The UN climate change conference has already been reeling from the controversy surrounding the developed nations’ aspirations for more CO2 emission control on the global scale and their apathy towards arriving at a legally binding accord, as hoped for earlier, to contain the rapid warming of the atmosphere.

Late on Thursday the world’s richest countries have, under growing pressure for action, planned an emergency meeting on Friday.

Many heads of states are to meet in the Danish capital as hopes for a legally-binding agreement on greenhouse gas reduction diminishes, said Jennifer Haverkamp, a senior counsel at the Environmental Defense Fund, according to The New York Times.

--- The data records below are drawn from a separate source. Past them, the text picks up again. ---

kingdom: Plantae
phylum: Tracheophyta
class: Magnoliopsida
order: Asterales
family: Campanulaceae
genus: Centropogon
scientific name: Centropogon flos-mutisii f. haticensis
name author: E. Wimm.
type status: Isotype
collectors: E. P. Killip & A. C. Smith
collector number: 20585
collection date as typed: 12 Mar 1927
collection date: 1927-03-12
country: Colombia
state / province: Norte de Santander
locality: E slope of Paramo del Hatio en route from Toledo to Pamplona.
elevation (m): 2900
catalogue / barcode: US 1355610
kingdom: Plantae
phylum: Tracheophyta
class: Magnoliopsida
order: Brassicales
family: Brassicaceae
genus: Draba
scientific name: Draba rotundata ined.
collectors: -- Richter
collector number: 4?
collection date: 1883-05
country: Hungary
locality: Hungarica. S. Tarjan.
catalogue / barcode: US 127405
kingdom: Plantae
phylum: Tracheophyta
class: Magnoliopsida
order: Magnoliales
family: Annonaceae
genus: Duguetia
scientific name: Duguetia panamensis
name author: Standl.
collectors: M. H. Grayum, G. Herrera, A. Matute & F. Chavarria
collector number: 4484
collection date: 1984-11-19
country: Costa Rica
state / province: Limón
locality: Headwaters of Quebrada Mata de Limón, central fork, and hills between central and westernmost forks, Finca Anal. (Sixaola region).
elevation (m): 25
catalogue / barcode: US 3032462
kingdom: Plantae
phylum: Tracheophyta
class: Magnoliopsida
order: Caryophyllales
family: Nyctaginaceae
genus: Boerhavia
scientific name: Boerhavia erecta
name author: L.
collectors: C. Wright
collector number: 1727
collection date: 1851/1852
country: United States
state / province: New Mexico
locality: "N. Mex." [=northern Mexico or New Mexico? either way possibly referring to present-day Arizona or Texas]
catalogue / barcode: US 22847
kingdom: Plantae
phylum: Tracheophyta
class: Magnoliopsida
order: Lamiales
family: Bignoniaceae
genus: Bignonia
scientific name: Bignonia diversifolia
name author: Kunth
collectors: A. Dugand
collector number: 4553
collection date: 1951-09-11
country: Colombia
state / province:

However, the emergency session is unlikely to be of much consequence as the world’s leading polluters, the US and China, are already at loggerheads over how to cut CO2 emissions without hurting their economies.

The US-China row over the future of greenhouse gas emission policies has prompted other leaders to take a stand against the two countries on the thorny issue of who should cut more CO2 and CH4 gases, with Japan’s Prime Minister Yukio Hatoyama calling on China and the United States to take greater action on climate change.

Meanwhile, Brazilian President Luiz Inacio da Silva urged the participants of the climate conference to stop playing games and reach an agreement to salvage the talks. This comes as some world leaders are voicing fears the talks could end in failure. Delegates from developing nations are also at odds over which countries should foot the bill for a possible decrease in carbon intensity in the atmosphere.

The threat of a complete failure of Copenhagen’s summit, meant to replace an earlier UN climate change pact known as the Kyoto Protocol 1997, has driven UN climate chief Yvo de Boer to warn that the united Nations would ‘pull the plug’ on climate talks on December 18 ‘with or without an agreement.’